• _SUPPLIED PASSAGE_
+ + + +

Under the circumstances here, the defendant effectively waived his right to be present during the testimony of the two witnesses. The record indicates that twice before the witnesses testified, the trial court explained to the defendant his right to be present during the testimony, and on both occasions the defendant told the court that he understood that right and voluntarily waived it. Although the defendant expected the witnesses to identify Marion Beal as the individual who shot Ivan Douglas, that erroneous expectation does not negate the effectiveness of the defendant’s waiver.

The defendant argues that his not knowing in advance how the witnesses would actually testify negated what would otherwise appear to be a knowing and voluntary waiver of his right to confrontation. We must reject the defendant’s contention that his waiver was involuntary simply because the witnesses did not testify as he anticipated.

The defendant also maintains that his waiver was not knowing and intelligent because the prosecution withheld from him information that the witnesses had changed their stories. The People have a duty to disclose that a witness has repudiated portions of an investigator’s report prior to trial, and failure to make that disclosure can constitute reversible error. People v. Harris, 123 Ill. 2d 113 (1988).

Had the People in fact withheld such information, the defendant’s waiver of his right to confrontation would have been involuntary. However, the allegation that the prosecution knew that the witnesses intended to change their identification of the shooter from Marion Beal to the defendant is not supported by the record. Both witnesses testified that they had never discussed their identification of the defendant as the shooter with any prosecutor. The defendant asks this court to assume from the fact that the prosecution presented the witnesses as the People’s witnesses and the methodical direct examination that the prosecution must have known that the witnesses’ stories had changed. However, we must decline the invitation to speculate on that basis.

The defendant next maintains that he was denied effective assistance of counsel when defense counsel failed to anticipate that the anonymous witnesses might identify the defendant as the person who shot Ivan Douglas.

In order to establish ineffective assistance of counsel, a defendant must prove that his counsel was deficient and that he was prejudiced by that deficiency. Strickland v. Washington, 466 U.S. 668, 687, 80 L. Ed. 2d 674, 693, 104 S. Ct. 2052, 2064 (1984); People v. Albanese, 104 Ill. 2d 504, 525 (1984). To show prejudice, there must be a reasonable probability that, but for counsel’s unprofessional errors, the result of the proceeding would have been different. Strickland, 466 U.S. at 694, 80 L. Ed. 2d at 698, 104 S. Ct. at 2068.

+ + + +

• _SHORT TASK 1_
Recast the spatial relationship entries, from the first entry line through the line holding "pyautogui.click(x=61, y=256)", inclusive, as a Markdown table with the columns Row and Entry line, omitting blank lines.

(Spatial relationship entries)
+ + + +

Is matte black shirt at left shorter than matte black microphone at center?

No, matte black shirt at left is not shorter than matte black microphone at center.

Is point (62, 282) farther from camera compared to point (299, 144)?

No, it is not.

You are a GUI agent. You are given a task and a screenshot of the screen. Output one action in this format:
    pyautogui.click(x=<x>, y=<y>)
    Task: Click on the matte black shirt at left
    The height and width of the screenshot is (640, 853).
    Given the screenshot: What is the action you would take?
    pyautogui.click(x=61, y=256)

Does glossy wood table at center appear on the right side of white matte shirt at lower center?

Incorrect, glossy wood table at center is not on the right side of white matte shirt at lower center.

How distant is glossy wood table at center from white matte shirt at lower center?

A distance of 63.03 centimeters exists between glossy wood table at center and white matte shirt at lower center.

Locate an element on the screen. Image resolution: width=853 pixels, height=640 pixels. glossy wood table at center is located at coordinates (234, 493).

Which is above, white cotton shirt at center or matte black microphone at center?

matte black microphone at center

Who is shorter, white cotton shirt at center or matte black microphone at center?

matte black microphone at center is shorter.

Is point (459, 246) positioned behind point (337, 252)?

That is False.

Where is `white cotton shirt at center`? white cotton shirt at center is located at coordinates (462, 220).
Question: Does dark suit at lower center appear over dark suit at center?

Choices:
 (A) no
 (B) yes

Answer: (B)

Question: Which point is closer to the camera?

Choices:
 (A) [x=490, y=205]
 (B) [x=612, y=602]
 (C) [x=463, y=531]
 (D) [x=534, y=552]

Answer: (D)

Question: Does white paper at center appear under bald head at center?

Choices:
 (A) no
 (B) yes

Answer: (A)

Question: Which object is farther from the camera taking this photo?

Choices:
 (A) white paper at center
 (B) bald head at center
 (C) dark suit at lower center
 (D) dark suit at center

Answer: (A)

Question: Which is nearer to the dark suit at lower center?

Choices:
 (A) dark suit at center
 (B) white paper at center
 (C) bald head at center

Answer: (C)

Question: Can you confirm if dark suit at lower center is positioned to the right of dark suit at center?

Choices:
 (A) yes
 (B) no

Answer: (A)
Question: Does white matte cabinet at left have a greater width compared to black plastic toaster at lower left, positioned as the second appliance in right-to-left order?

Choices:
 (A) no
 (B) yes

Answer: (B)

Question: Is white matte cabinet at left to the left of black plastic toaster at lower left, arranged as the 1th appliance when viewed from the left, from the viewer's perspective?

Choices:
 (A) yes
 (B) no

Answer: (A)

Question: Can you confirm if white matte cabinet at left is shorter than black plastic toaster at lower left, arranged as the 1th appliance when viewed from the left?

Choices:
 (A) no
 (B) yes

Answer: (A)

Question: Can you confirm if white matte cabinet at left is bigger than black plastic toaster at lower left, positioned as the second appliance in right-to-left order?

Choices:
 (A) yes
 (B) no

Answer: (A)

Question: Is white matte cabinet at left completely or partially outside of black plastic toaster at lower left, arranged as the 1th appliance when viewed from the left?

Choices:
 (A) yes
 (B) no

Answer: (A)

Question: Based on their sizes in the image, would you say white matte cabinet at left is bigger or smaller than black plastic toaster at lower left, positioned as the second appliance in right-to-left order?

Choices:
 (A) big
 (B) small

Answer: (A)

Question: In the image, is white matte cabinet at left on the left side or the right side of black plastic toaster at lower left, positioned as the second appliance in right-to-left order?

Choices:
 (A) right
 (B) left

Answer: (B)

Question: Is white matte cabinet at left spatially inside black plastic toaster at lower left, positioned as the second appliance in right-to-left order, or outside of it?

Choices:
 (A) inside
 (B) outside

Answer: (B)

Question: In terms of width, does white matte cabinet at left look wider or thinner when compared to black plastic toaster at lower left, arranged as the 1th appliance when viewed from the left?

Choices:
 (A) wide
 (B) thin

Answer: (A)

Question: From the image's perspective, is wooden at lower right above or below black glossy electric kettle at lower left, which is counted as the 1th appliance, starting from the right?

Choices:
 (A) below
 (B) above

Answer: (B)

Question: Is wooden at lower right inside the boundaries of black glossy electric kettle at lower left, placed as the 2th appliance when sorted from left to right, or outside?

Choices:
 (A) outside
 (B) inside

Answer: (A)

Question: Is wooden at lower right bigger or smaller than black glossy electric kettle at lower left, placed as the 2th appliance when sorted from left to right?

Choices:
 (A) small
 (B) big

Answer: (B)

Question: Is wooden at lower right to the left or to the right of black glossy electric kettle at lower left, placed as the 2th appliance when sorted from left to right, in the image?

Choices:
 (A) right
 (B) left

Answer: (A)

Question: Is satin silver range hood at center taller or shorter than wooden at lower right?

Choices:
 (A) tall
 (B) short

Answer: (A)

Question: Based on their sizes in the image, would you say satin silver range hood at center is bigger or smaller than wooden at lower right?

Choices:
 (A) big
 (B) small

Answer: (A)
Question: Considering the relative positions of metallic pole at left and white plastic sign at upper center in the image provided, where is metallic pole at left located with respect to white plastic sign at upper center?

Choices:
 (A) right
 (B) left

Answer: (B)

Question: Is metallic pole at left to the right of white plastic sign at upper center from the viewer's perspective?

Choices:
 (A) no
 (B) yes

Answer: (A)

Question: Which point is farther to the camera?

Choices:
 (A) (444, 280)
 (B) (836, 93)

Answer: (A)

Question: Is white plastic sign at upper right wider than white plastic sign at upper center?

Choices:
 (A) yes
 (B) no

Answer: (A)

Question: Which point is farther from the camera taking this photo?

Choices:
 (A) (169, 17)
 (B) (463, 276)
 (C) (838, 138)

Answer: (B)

+ + + +

• _SHORT TASK 2_
In the court opinion excerpt, whom did the defendant expect the witnesses to identify as the person who shot Ivan Douglas?

• _WRITTEN RESPONSE 1_
| Row | Entry line |
|---|---|
| 1 | Is matte black shirt at left shorter than matte black microphone at center? |
| 2 | No, matte black shirt at left is not shorter than matte black microphone at center. |
| 3 | Is point (62, 282) farther from camera compared to point (299, 144)? |
| 4 | No, it is not. |
| 5 | You are a GUI agent. You are given a task and a screenshot of the screen. Output one action in this format: |
| 6 |     pyautogui.click(x=<x>, y=<y>) |
| 7 |     Task: Click on the matte black shirt at left |
| 8 |     The height and width of the screenshot is (640, 853). |
| 9 |     Given the screenshot: What is the action you would take? |
| 10 |     pyautogui.click(x=61, y=256) |

• _WRITTEN RESPONSE 2_
Marion Beal.